Executive Software
Engineering Program
EE380L –Data Mining-SE
Spring 2010
Instructor:
Joydeep
Ghosh, Ph.D. Professor and Schlumberger Centennial
Chair in Engineering
Email
address: ghosh@ece.utexas.edu;
URL:
http://www.ideal.ece.utexas.edu/~ghosh
Course
Title and Description:
Many companies that gather huge amounts of electronic data have now begun applying data mining techniques to their data warehouses to discover and extract “hidden” patterns useful for making smart business decisions. Effective data mining requires an understanding of concepts from exploratory data analysis, pattern recognition, machine learning/ AI, heterogenous data bases, parallel processing and data visualization, in addition to knowing the application domain. I will focus on basic techniques for data mining, including methods useful for analyzing information from the world wide web. Demos using an industrial strength software (SAS)) will be given and some applications/case studies will be discussed. The course involves a mid-term exam, a paper presentation and a term project. There will be no final exam. You will also be exposed to Matlab, which is excellent for working with vectors and matrices, and for fast algorithm development.
Textbooks:
Author: Pang-Ning
Tan, Michael Steinbach, and Vipin Kumar (TSK)
Title:
Introduction to Data Mining
Publisher:
Addison-Wesley
(2005)
ISBN: 0-321-32136-7.
Author: Witten
and Frank (WF)
Title: Data
Mining (2nd Ed)
Publisher:
Morgan Kaufmann (2005)
ISBN: 0-12-088407-0
Course
Expectations:
This course requires
students to have an undergraduate
level understanding of some basic concepts
from probability/statistics, data analysis and linear algebra.
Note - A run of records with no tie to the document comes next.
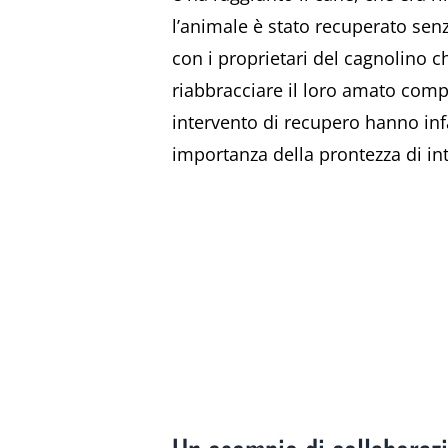
l’animale è stato recuperato senz
con i proprietari del cagnolino c
riabbracciare il loro amato compa
intervento di recupero hanno inf
importanza della prontezza di in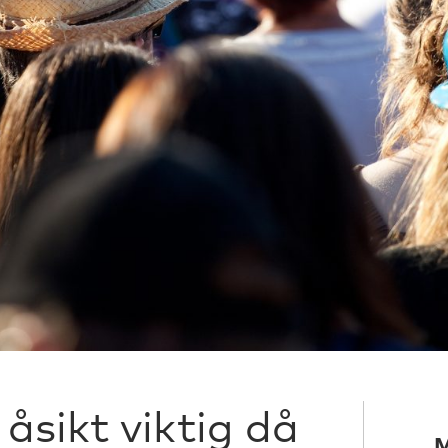
åsikt viktig då
M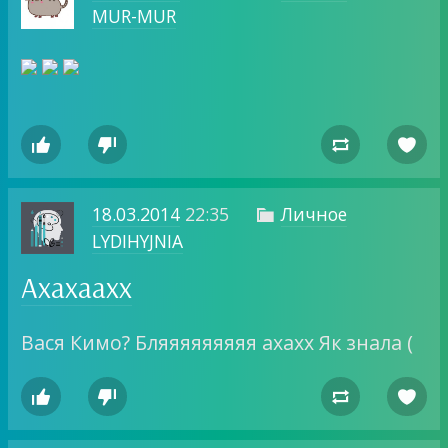
MUR-MUR




18.03.2014
22:35
Личное

LYDIHYJNIA
Ахахаахх
Вася Кимо? Бляяяяяяяяя ахахх Як знала (



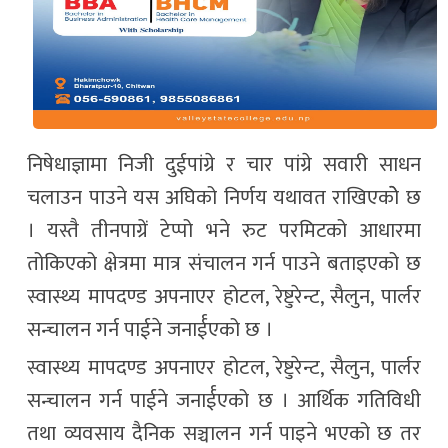
निषेधाज्ञामा निजी दुईपांग्रे र चार पांग्रे सवारी साधन
चलाउन पाउने यस अघिको निर्णय यथावत राखिएकोे छ
। यस्तै तीनपाग्रें टेप्पो भने रुट परमिटको आधारमा
तोकिएको क्षेत्रमा मात्र संचालन गर्न पाउने बताइएको छ
स्वास्थ्य मापदण्ड अपनाएर होटल, रेष्टुरेन्ट, सैलुन, पार्लर
सन्चालन गर्न पाईने जनार्ईएको छ ।
स्वास्थ्य मापदण्ड अपनाएर होटल, रेष्टुरेन्ट, सैलुन, पार्लर
सन्चालन गर्न पाईने जनार्ईएको छ । आर्थिक गतिविधी
तथा व्यवसाय दैनिक सञ्चालन गर्न पाइने भएको छ तर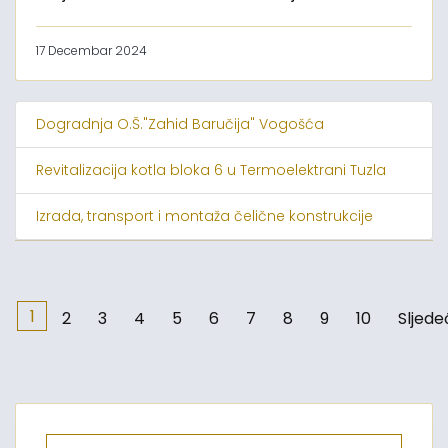
17 Decembar 2024
Dogradnja O.Š."Zahid Baručija" Vogošća
Revitalizacija kotla bloka 6 u Termoelektrani Tuzla
Izrada, transport i montaža čelične konstrukcije
1
2
3
4
5
6
7
8
9
10
Sljede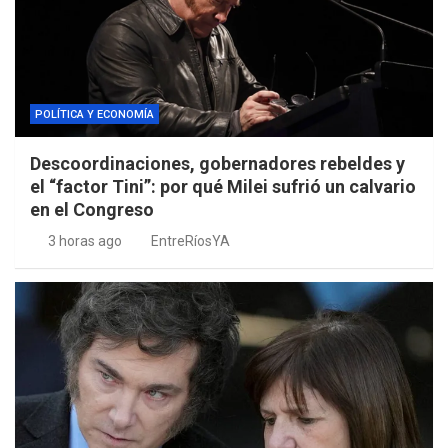
POLÍTICA Y ECONOMÍA
Descoordinaciones, gobernadores rebeldes y
el “factor Tini”: por qué Milei sufrió un calvario
en el Congreso
3 horas ago
EntreRíosYA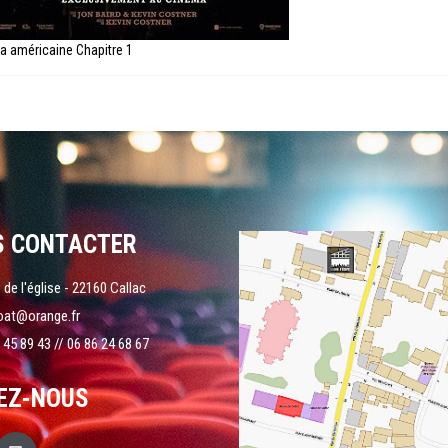
a américaine Chapitre 1
S CONTACTER
 de l'église - 22160 Callac
oat@orange.fr
 45 89 43 // 06 86 24 68 67
EZ-NOUS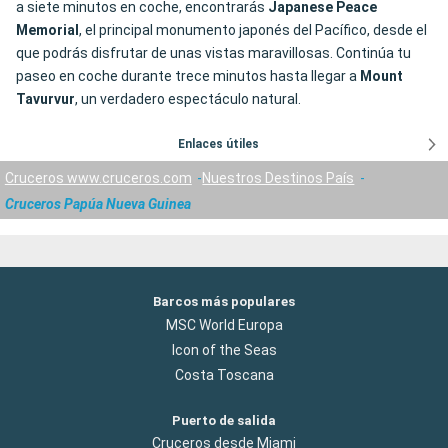
a siete minutos en coche, encontrarás
Japanese Peace
Memorial
, el principal monumento japonés del Pacífico, desde el
que podrás disfrutar de unas vistas maravillosas. Continúa tu
paseo en coche durante trece minutos hasta llegar a
Mount
Tavurvur
, un verdadero espectáculo natural.
Enlaces útiles
Cruceros www.cruceros.com
Nuestros Destinos País
Cruceros Papúa Nueva Guinea
Barcos más populares
MSC World Europa
Icon of the Seas
Costa Toscana
Puerto de salida
Cruceros desde Miami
This
is a graduate course so the workload will be medium..
While studying techniques for database representation/modeling, clustering, classification, finding associations and sequence processing, emphasis will be placed on the issues of algorithm scalability, performance, interpretability and the ability to deal with garbage data. 10-15 minute student talks will be interwoven with the lectures, depending on class size. The last two classes will largely consist of student term-project presentations, followed by active discussion.
Class
outline:
Introduction – January 15 and 16
Reading Assignment: TSK ch 1-3; Appendix A, B, C, D; WF ch
1, 2, 7.1-7.3
Area of study: overview, SAS demos. Data quality and pre-processing; Intro to Regression.
February 12 and 13
Area of study: Predictive modeling;
Classification methods; Finding association rules.
March 12 and 13
Reading Assignment::
TSK ch 8, 9, WF 3.9, 4.8, 6.6;
Area of study: clustering/segmentation;
market basket analysis.
April 9 and 10
Reading Assignment:
TSK Ch 5.6; WF 7.5 and 8.3
Area of study: Combining multiple
models; intro to web analytics:
analyzing hyperlink structure
May 14 and 15
Reading Assignment: notes
Area of study: web analytics (contd): analyzing content and usage of web sites.; project presentations; course wrap-up; the future of data
mining.
Grading
Information:
35% final project,
30% written homework
20% mid-term
10% brief
presentation of research paper/topic (groups of 2; list provided). (dropped for large class sizes)
5% class
participation